### УСЛОВИЕ ЗАДАЧИ 1:
Перепишите без изменений строки записей, начиная с самой первой строки записей и заканчивая строкой, содержащей «v(16.95, 0.26) *», включая обе границы.

### ОТРЫВОК ДЛЯ ЧТЕНИЯ:
Наконец нравственные отношения между людьми так же ложны, как и отношения политические и экономические. Господствует эгоизм, сопряженный с безусловной верой каждого в себя[643]. Погасла не только «вера» – «исчезли все общечеловеческие чувства»[644]. Совершилось ли это в интересах разума, спросят впоследствии сен-симонисты? Нет, ибо «сфера науки никогда не была шире сферы симпатий»[645]. Это совершилось исключительно в интересах эгоизма.
Эгоизм, конституционализм[646], конкуренция – вот, в конце концов, тройной результат индивидуализма и свободы. Поэтому против свободы, против индивидуализма направляют сен-симонисты свои наиболее тяжелые удары. Они не только борются против индивидуума, они его отрицают. В противоположность тем, которые спрашивают: где находится человек вообще? – сен-симонисты задают вопрос: где находится индивидуум[647]? Они осуждают свободу в теории и пренебрегают ей на практике[648]. На практике они провозглашают исчезновение, полное уничтожение индивидуальности[649]. Семья у сен-симонистов основана именно на этом принципе[650]. В теории, защищаясь от упреков проповеди чистейшего деспотизма, они заклинают людей «благословлять» иго, «налагаемое добровольно и удовлетворяющее всем чувствам, заложенным в человеческом сердце»[651].

### ИЗВЛЕЧЕННЫЕ ДАННЫЕ:
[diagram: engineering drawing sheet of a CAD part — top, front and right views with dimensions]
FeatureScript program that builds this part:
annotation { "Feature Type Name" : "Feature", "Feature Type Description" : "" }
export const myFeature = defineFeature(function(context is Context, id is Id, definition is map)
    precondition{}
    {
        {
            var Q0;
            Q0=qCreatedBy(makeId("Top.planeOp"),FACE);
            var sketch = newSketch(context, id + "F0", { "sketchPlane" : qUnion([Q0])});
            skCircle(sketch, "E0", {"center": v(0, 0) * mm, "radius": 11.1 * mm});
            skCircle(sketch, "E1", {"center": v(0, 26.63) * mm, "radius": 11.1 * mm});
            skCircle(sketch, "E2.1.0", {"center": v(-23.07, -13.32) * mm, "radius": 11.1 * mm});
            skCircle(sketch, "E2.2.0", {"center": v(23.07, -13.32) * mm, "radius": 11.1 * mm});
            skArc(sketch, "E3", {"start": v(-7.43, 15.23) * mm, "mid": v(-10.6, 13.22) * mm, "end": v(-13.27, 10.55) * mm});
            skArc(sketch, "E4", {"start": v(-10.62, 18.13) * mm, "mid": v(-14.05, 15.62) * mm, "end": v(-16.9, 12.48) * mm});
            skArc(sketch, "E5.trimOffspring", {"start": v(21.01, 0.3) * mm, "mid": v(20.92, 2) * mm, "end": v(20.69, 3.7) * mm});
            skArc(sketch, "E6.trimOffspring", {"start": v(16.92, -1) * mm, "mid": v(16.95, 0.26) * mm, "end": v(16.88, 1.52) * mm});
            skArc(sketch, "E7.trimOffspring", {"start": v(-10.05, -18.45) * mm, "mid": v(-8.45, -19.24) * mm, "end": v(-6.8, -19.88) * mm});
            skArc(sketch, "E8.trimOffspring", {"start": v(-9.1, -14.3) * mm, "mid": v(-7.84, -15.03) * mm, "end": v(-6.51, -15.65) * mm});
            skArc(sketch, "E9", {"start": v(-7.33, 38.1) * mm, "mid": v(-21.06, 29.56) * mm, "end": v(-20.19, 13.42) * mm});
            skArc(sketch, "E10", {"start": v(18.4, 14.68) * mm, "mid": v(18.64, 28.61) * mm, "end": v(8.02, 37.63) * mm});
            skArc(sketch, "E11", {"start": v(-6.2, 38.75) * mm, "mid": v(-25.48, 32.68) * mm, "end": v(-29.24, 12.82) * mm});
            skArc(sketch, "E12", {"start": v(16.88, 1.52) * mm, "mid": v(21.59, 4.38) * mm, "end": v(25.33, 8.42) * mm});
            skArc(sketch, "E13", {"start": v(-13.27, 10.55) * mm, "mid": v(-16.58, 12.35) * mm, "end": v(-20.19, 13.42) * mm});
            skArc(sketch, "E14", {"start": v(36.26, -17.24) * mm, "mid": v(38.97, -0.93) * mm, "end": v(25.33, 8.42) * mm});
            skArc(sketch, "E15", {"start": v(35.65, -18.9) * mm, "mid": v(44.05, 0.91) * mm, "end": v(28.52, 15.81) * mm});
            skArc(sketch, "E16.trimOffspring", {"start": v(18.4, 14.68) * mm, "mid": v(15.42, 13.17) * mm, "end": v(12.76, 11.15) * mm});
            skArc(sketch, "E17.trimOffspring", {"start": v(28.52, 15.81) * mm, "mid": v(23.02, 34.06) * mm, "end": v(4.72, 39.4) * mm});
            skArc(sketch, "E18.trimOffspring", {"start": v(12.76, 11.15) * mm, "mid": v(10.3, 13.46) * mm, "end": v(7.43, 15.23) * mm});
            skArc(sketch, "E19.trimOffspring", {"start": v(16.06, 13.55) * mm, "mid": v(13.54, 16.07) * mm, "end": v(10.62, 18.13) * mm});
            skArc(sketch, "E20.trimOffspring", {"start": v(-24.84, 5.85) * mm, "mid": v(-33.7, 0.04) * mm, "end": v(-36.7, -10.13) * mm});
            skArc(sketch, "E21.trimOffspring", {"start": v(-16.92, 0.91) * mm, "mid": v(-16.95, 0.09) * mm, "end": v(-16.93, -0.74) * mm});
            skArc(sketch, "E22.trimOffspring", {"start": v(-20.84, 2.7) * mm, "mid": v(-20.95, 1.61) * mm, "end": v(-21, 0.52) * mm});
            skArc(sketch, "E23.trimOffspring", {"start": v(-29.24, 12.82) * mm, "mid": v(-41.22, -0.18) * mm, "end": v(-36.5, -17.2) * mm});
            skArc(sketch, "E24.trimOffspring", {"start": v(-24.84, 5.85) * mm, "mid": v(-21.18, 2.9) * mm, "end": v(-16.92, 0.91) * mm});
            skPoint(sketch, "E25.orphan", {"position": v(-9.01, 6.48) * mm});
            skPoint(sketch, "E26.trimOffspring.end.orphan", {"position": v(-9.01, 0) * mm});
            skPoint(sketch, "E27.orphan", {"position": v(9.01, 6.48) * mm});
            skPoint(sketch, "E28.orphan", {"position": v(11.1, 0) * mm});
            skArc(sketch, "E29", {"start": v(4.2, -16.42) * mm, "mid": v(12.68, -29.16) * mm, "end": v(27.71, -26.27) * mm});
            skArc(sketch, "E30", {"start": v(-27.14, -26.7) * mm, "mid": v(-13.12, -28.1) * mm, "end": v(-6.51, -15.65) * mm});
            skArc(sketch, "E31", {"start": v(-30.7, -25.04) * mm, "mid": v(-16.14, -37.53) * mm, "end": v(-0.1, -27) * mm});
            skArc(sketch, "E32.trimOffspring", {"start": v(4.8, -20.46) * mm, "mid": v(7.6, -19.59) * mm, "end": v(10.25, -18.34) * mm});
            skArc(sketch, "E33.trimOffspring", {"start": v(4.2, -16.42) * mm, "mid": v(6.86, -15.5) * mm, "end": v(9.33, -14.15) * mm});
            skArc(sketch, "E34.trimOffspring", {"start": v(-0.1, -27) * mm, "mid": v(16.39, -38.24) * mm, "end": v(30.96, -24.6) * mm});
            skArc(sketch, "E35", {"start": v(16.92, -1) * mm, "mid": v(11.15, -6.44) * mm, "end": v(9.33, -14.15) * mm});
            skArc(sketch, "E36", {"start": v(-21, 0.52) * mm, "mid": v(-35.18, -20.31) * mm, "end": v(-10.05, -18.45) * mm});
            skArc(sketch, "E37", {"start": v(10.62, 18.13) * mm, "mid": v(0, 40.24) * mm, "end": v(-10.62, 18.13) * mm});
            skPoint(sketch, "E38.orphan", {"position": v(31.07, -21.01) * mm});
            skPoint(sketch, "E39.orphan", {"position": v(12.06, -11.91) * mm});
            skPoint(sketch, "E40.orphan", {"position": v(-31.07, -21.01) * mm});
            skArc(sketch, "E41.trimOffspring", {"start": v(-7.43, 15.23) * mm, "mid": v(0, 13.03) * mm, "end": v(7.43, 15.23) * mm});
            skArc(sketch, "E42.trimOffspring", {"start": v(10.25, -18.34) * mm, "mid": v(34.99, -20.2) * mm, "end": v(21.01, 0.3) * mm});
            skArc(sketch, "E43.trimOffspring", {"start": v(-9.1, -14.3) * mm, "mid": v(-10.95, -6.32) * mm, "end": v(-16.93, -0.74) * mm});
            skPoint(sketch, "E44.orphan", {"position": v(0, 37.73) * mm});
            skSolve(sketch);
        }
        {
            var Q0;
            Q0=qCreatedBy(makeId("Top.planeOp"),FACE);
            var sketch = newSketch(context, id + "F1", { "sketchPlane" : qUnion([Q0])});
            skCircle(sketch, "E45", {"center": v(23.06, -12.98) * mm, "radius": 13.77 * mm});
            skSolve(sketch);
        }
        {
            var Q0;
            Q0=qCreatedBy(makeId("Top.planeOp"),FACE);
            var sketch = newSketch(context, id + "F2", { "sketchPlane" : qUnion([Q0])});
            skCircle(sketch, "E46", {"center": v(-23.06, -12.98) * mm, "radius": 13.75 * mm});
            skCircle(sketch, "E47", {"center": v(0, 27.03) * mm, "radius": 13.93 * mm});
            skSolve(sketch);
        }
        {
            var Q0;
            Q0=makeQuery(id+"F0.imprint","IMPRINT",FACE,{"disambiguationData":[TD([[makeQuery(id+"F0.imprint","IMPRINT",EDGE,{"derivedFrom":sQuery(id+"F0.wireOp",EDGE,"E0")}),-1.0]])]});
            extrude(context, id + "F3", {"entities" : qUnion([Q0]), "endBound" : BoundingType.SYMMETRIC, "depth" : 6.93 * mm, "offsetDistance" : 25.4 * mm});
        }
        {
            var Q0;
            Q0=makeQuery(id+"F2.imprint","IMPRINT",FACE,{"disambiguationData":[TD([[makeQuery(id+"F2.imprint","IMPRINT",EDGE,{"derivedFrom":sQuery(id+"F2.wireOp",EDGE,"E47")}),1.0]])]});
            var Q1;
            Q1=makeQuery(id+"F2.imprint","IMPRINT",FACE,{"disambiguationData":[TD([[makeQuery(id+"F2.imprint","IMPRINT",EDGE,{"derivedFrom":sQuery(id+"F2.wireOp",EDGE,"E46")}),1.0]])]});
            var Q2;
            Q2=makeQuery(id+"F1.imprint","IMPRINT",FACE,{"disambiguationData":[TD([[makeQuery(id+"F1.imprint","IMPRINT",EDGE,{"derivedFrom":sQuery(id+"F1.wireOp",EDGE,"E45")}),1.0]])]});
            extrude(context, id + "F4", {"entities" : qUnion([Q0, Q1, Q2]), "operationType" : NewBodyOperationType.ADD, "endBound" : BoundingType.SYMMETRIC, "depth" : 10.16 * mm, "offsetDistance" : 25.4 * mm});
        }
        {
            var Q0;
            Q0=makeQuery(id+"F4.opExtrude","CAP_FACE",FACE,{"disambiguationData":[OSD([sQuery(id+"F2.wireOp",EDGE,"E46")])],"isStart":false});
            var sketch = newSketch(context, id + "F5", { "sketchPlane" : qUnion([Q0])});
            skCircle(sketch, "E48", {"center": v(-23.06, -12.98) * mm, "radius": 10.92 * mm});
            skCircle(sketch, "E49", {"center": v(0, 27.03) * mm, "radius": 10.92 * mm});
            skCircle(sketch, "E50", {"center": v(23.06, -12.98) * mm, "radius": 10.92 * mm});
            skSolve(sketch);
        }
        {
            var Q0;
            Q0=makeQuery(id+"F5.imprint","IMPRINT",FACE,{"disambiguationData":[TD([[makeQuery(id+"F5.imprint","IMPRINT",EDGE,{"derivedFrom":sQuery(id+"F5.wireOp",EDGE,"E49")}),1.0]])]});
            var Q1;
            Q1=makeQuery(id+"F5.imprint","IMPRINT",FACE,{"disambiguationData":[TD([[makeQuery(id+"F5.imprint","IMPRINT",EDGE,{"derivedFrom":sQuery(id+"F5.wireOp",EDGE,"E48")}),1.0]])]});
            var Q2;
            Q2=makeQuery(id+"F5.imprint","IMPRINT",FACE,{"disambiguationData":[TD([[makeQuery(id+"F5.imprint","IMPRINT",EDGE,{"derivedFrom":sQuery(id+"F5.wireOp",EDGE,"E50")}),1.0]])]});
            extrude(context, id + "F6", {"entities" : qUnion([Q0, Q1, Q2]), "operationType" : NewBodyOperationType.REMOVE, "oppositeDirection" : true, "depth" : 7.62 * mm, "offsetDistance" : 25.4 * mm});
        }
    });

### УСЛОВИЕ ЗАДАЧИ 2:
Переведите на английский язык предложение из отрывка о сен-симонистах: «Они не только борются против индивидуума, они его отрицают».

### ПОЛНОЕ РЕШЕНИЕ 1:
[diagram: engineering drawing sheet of a CAD part — top, front and right views with dimensions]
FeatureScript program that builds this part:
annotation { "Feature Type Name" : "Feature", "Feature Type Description" : "" }
export const myFeature = defineFeature(function(context is Context, id is Id, definition is map)
    precondition{}
    {
        {
            var Q0;
            Q0=qCreatedBy(makeId("Top.planeOp"),FACE);
            var sketch = newSketch(context, id + "F0", { "sketchPlane" : qUnion([Q0])});
            skCircle(sketch, "E0", {"center": v(0, 0) * mm, "radius": 11.1 * mm});
            skCircle(sketch, "E1", {"center": v(0, 26.63) * mm, "radius": 11.1 * mm});
            skCircle(sketch, "E2.1.0", {"center": v(-23.07, -13.32) * mm, "radius": 11.1 * mm});
            skCircle(sketch, "E2.2.0", {"center": v(23.07, -13.32) * mm, "radius": 11.1 * mm});
            skArc(sketch, "E3", {"start": v(-7.43, 15.23) * mm, "mid": v(-10.6, 13.22) * mm, "end": v(-13.27, 10.55) * mm});
            skArc(sketch, "E4", {"start": v(-10.62, 18.13) * mm, "mid": v(-14.05, 15.62) * mm, "end": v(-16.9, 12.48) * mm});
            skArc(sketch, "E5.trimOffspring", {"start": v(21.01, 0.3) * mm, "mid": v(20.92, 2) * mm, "end": v(20.69, 3.7) * mm});
            skArc(sketch, "E6.trimOffspring", {"start": v(16.92, -1) * mm, "mid": v(16.95, 0.26) * mm, "end": v(16.88, 1.52) * mm});

### ПОЛНОЕ РЕШЕНИЕ 2:
They not only fight against the individual, they deny it.